Sometimes it’s also easy enough to fake actual HTTP responses by running your own in-process HTTP server within the tests – but I prefer to isolate these kinds of tests when testing the thin outer layer. It also gets more complicated once you have to interact with opaque SOAP servers or CLI utilities. Trade-offs, trade-offs.

The most common occasion when I break this principle is when I need to simulate errors that aren’t trivial to create organically: certain network conditions, timeouts, integrity errors, …

In the end, it’s less of a rule and more of a heuristic.

Further Reading

To learn more about the principle check out That’s Not Yours which takes a more database-centric approach and this summary in TestDouble’s wiki.

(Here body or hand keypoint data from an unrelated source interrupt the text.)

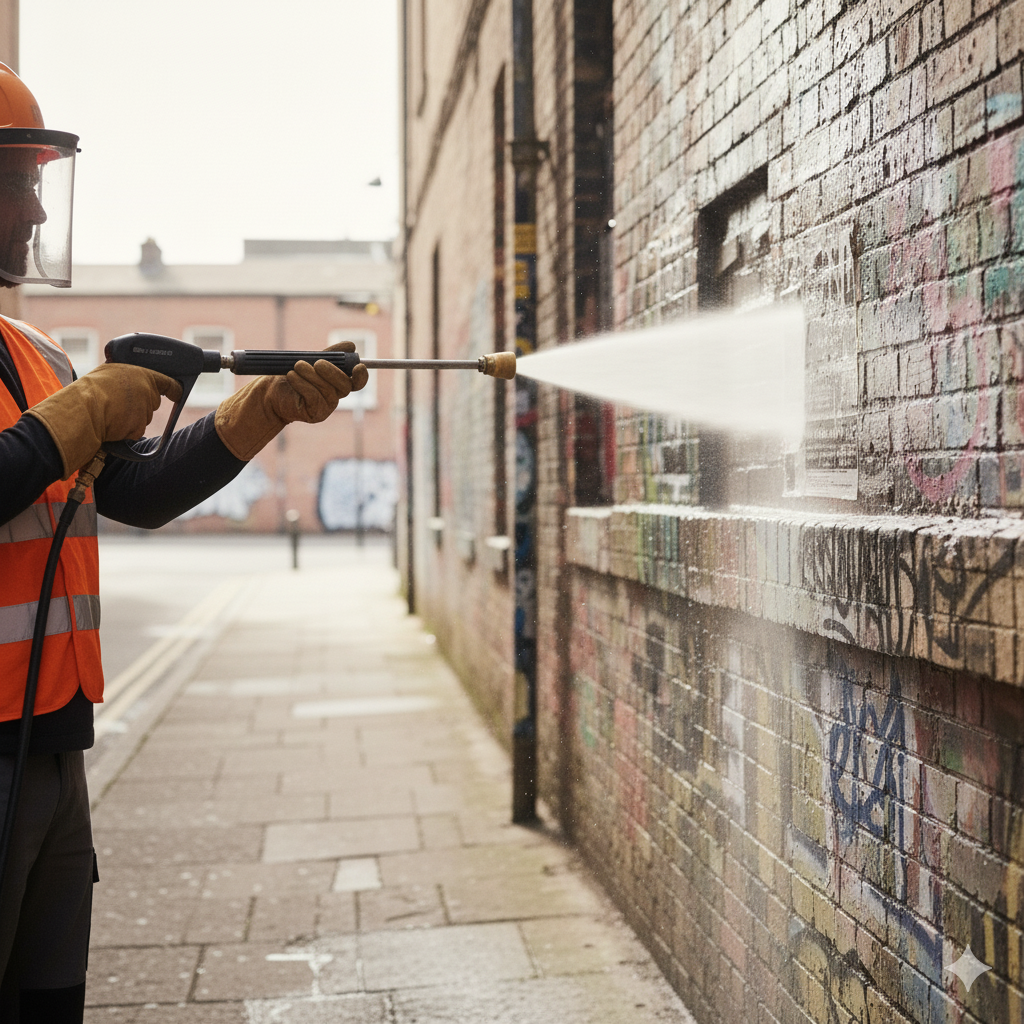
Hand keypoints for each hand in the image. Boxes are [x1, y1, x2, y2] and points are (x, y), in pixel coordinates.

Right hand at [26, 363, 181, 477]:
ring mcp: (145, 411)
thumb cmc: (90, 389)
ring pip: (142, 417)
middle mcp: (148, 393)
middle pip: (152, 402)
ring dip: (130, 417)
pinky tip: (111, 423)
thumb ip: (126, 376)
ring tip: (110, 411)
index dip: (174, 389)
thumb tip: (131, 379)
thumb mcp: (109, 371)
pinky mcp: (138, 427)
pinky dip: (125, 430)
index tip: (178, 392)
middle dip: (140, 404)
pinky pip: (134, 430)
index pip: (168, 383)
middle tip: (120, 402)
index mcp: (143, 375)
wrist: (83, 409)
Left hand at [269, 340, 368, 423]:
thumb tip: (351, 345)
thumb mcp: (311, 360)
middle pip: (345, 386)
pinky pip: (313, 397)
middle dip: (333, 373)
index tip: (358, 366)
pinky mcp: (315, 414)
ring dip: (311, 375)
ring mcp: (326, 407)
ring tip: (297, 366)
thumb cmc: (293, 375)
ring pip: (327, 390)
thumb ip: (331, 355)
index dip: (361, 376)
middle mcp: (336, 395)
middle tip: (318, 363)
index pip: (357, 382)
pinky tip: (292, 376)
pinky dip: (302, 384)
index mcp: (338, 382)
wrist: (272, 391)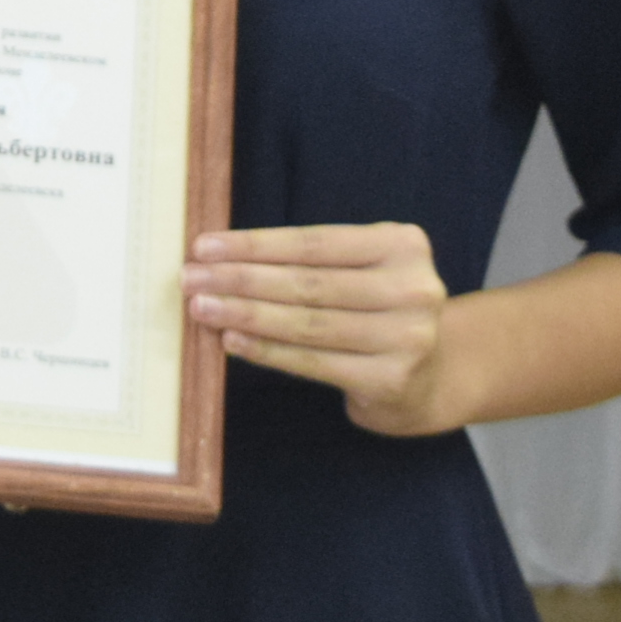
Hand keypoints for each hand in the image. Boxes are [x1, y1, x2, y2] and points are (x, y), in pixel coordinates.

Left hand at [186, 221, 458, 435]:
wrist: (429, 377)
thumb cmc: (376, 311)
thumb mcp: (361, 271)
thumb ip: (310, 262)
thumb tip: (223, 258)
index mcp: (403, 245)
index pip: (314, 242)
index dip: (256, 245)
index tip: (205, 246)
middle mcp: (413, 288)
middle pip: (308, 282)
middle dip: (241, 279)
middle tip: (191, 278)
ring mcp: (407, 337)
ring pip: (307, 323)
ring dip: (246, 315)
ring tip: (202, 309)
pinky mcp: (390, 379)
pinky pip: (313, 362)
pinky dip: (267, 351)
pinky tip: (232, 342)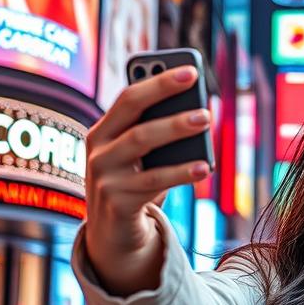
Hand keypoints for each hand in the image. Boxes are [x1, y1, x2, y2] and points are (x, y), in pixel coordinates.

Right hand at [84, 66, 211, 296]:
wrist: (112, 234)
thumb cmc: (134, 185)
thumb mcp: (140, 158)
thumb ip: (158, 135)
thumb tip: (198, 114)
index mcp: (103, 131)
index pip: (129, 97)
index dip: (159, 81)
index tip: (190, 71)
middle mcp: (98, 149)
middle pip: (134, 114)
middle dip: (166, 97)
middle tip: (200, 88)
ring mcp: (104, 175)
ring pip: (142, 142)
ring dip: (176, 128)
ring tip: (206, 120)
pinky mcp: (116, 201)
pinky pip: (153, 181)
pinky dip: (181, 172)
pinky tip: (204, 166)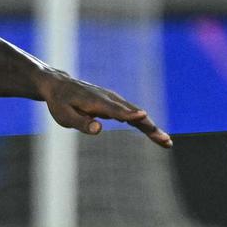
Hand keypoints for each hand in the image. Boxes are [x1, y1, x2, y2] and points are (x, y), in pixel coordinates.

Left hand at [43, 74, 171, 147]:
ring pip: (136, 114)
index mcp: (96, 101)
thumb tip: (98, 129)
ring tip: (166, 142)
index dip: (128, 114)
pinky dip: (145, 124)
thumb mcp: (63, 115)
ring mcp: (114, 100)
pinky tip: (156, 135)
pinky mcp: (115, 104)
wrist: (59, 85)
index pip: (114, 109)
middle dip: (149, 126)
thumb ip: (80, 122)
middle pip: (132, 113)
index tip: (143, 116)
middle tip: (165, 140)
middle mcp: (109, 99)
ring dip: (152, 127)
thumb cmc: (60, 103)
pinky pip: (133, 114)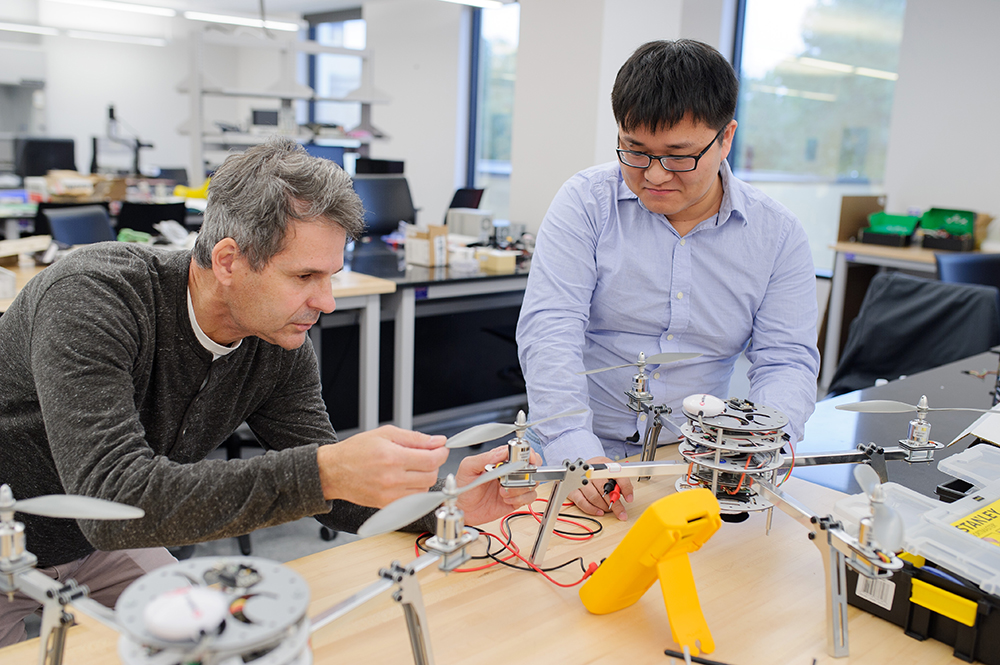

As with many things lately, this article was inspired by the wonderful Architecture Patterns with Python – the book that keeps transforming my gut feelings into principles like none before. Go and read it (for free on the web page if you want to). Harry also wrote a much more extensive treatise on this topic entitled Writing tests for external API calls‌ that offers more ideas and approaches.

If you’re interested in object-oriented programming, subclassing, and Python, I’d like to recommend my magnum opus: Subclassing in Python Redux‌

Finally, this talk from 2012 has aged very well: Stop Mocking, Start Testing:

Stop Mocking, Start Testing

  1. Hence the title of the post. No guarantees are given that you can read and comprehend this post in 5 minutes. ↩︎

  2. It originates in the London School of TDD – the one that loooves mocks. ↩︎

  3. My favorite tool for locally testing HTTP client libraries in Python is pytest-httpserver.

    vcr and its many ports to various languages has many fans, too. I’m personally not one of them, because it works by monkeypatching HTTP clients and I prefer to keep my test code paths as close to production as possible.

    I find an in-process web server that returns canned responses much closer than magically replacing the client with a fake that runs entirely different code. ↩︎